───── Source data ─────
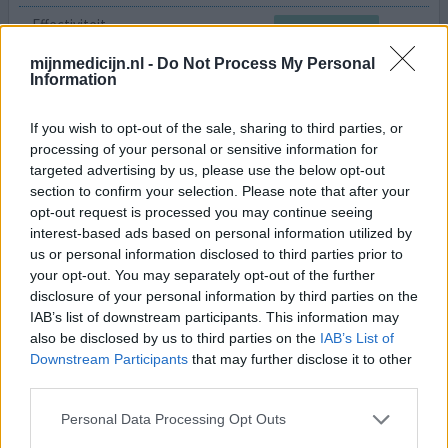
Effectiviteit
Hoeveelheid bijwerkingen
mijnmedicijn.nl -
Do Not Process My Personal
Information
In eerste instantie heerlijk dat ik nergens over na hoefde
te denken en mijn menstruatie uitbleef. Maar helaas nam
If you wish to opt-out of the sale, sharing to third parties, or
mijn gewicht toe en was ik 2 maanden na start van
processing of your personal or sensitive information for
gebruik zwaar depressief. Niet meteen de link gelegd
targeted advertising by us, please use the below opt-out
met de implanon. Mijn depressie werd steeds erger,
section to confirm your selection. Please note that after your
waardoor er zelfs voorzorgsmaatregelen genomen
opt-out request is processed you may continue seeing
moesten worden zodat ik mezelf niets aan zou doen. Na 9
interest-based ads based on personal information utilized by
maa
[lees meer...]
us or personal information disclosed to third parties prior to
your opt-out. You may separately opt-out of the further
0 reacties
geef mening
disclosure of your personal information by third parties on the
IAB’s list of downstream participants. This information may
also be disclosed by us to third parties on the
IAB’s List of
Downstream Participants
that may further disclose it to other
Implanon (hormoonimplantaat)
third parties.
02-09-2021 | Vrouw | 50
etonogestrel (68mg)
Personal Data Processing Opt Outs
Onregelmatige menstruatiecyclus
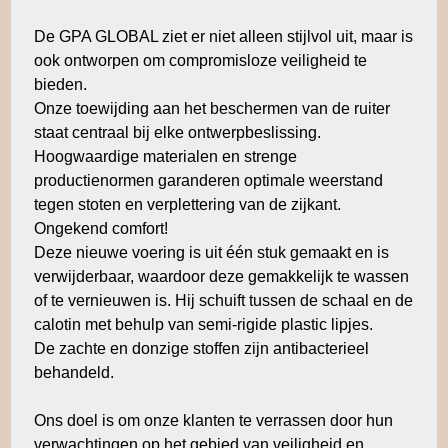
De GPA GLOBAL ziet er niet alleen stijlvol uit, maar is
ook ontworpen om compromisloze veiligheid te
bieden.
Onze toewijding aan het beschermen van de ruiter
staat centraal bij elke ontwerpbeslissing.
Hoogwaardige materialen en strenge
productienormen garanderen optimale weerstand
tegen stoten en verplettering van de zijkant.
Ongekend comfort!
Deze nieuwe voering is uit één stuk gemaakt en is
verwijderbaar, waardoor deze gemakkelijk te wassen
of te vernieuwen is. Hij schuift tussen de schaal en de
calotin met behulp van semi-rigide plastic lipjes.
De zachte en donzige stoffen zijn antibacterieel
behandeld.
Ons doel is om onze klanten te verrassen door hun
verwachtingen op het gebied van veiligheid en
─────
→ **What is needed**:
Each record must be repeated exactly, and no picture may be carried over.

→ **Response area**:
Effectiviteit
Hoeveelheid bijwerkingen
mijnmedicijn.nl -
Do Not Process My Personal
Information
In eerste instantie heerlijk dat ik nergens over na hoefde
te denken en mijn menstruatie uitbleef. Maar helaas nam
If you wish to opt-out of the sale, sharing to third parties, or
mijn gewicht toe en was ik 2 maanden na start van
processing of your personal or sensitive information for
gebruik zwaar depressief. Niet meteen de link gelegd
targeted advertising by us, please use the below opt-out
met de implanon. Mijn depressie werd steeds erger,
section to confirm your selection. Please note that after your
waardoor er zelfs voorzorgsmaatregelen genomen
opt-out request is processed you may continue seeing
moesten worden zodat ik mezelf niets aan zou doen. Na 9
interest-based ads based on personal information utilized by
maa
[lees meer...]
us or personal information disclosed to third parties prior to
your opt-out. You may separately opt-out of the further
0 reacties
geef mening
disclosure of your personal information by third parties on the
IAB’s list of downstream participants. This information may
also be disclosed by us to third parties on the
IAB’s List of
Downstream Participants
that may further disclose it to other
Implanon (hormoonimplantaat)
third parties.
02-09-2021 | Vrouw | 50
etonogestrel (68mg)
Personal Data Processing Opt Outs
Onregelmatige menstruatiecyclus
De GPA GLOBAL ziet er niet alleen stijlvol uit, maar is
ook ontworpen om compromisloze veiligheid te
bieden.
Onze toewijding aan het beschermen van de ruiter
staat centraal bij elke ontwerpbeslissing.
Hoogwaardige materialen en strenge
productienormen garanderen optimale weerstand
tegen stoten en verplettering van de zijkant.
Ongekend comfort!
Deze nieuwe voering is uit één stuk gemaakt en is
verwijderbaar, waardoor deze gemakkelijk te wassen
of te vernieuwen is. Hij schuift tussen de schaal en de
calotin met behulp van semi-rigide plastic lipjes.
De zachte en donzige stoffen zijn antibacterieel
behandeld.
Ons doel is om onze klanten te verrassen door hun
verwachtingen op het gebied van veiligheid en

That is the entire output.